The Red Cross team was not there anymore, so both students, with their friends, went to the SUMC Emergency Room (ER), where their weight and blood pressure were taken.
They were then instructed to buy the anti-tetanus vaccine, but the victims and their friends did not have money.
They went to the ER cashier, but the cashier said that the students needed to call the Office of Student Services (OSS) for them to get their insurance and a refund processed by the office.
“Pila nami ka minutes naghulat didto, then nihawa na lang mi. Didto nami sa pharmacy,” said Luminario.
They can only afford the materials, not the anti-tetanus shots that cost Php1,300 per shot. They decided to clean the wounds by themselves and buy the medical supplies for cleaning wounds at Pharmacia Mamita, because their wounds were bleeding while waiting.
“Wala daw mi gi-entertain kay wala daw tung tambal. Asa mi mangita ug ing.ani nga kwarta?” said Lasmarias. “Ni hapdos naman gud ang samad… kami-kami ra ga taod.”
Kirk Philip Emperado, the Silliman University Student Government president, went to SUMC immediately after hearing about the incident around 11 p.m., but did not find them there. He saw the victims at Pharmacia Mamita.
“Gipahulat ra man daw sila. Ga-bleed na, pero gahulat ra sila, wala ra sila gitagad,” said Emperado. “I was disappointed that time. So I told them, ‘No. Let’s go back to SUMC.’”
Emperado questioned the ER cashier why the victims were neglected when they brought their validated IDs.
The ER cashier said that the students lacked the other requirements they were looking for.
Emperado called Christy Destor, the OSS liaison officer. The two were given the anti-tetanus shots and their wounds were treated.
SUMC: They were not ignored
Dr. Benjamin Ong, the SUMC resident ER surgeon, said that the patients were assessed and given surgical care right away.
“After the patients were endorsed to me, I did what we usually do with the patients in the ER. I saw the patient and assessed their wounds and the severity of the injuries that time. I then explained the assessments and enumerated the surgical plans that night,” Ong said.
Ong said that they planned to dress the wounds and give tetanus shot and oral antibiotics.
While the ER personnel were preparing the materials, one of the students who were with Luminario and Lasmarias dressed the wounds without their knowledge.
“We have our own methods of doing the dressing. I’m not saying that the student’s dressing is not right, but we want to do the treatment ourselves,” Ong said.
Luminario said that Jany Macias and Lance Pellejo, sophomore Medical Technology students, cleaned and dressed their wounds.

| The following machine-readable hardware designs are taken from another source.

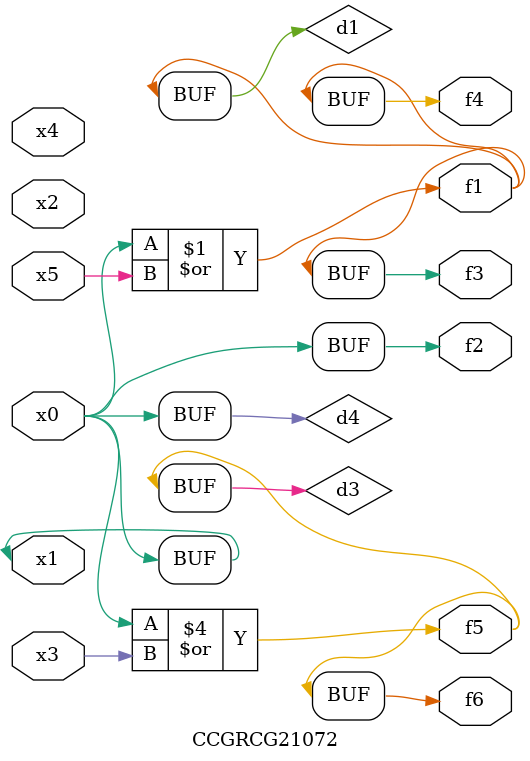
<source format=v>
module CCGRCG21072(
	input x0, x1, x2, x3, x4, x5,
	output f1, f2, f3, f4, f5, f6
);

	wire d1, d2, d3, d4;

	or (d1, x0, x5);
	xnor (d2, x1, x4);
	or (d3, x0, x3);
	buf (d4, x0, x1);
	assign f1 = d1;
	assign f2 = d4;
	assign f3 = d1;
	assign f4 = d1;
	assign f5 = d3;
	assign f6 = d3;
endmodule

</source>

For these cases, students need to secure a Letter of Authority (LOA) slip, issued by the university with Student Services OIC Dean Edna Gladys Calingacion’s signature.
But at irregular hours, students may call Christy Destor to process the insurances of the students.
“[SUMC] has my number. The ER outgoing cashier at that time told them to get my number at window three because it was on the screen or on the table,” said Destor.
Rodgie Lim, the ER cashier that time, told Destor that the students were “facilitated and given prescription.”
“Mr. Lim instructed them to ask for my cellphone number at window three, so they can call me. According to Lim, when the instruction was given, they were mumbling and murmuring about their service and did not follow such instructions,” said Destor.
Dr. Roberto Montebon, the SUMC president, suggested that insurance should be taken out on events, so that any medical expenses will not be an issue between the medical center and patients.
“We wish that the charges beyond the hospitalization plan will be covered by Silliman University on these kinds of events,” Montebon said.
Some SUMC benefits for Sillimanians are annual free physical examination, medical and surgical services and consultations, among others.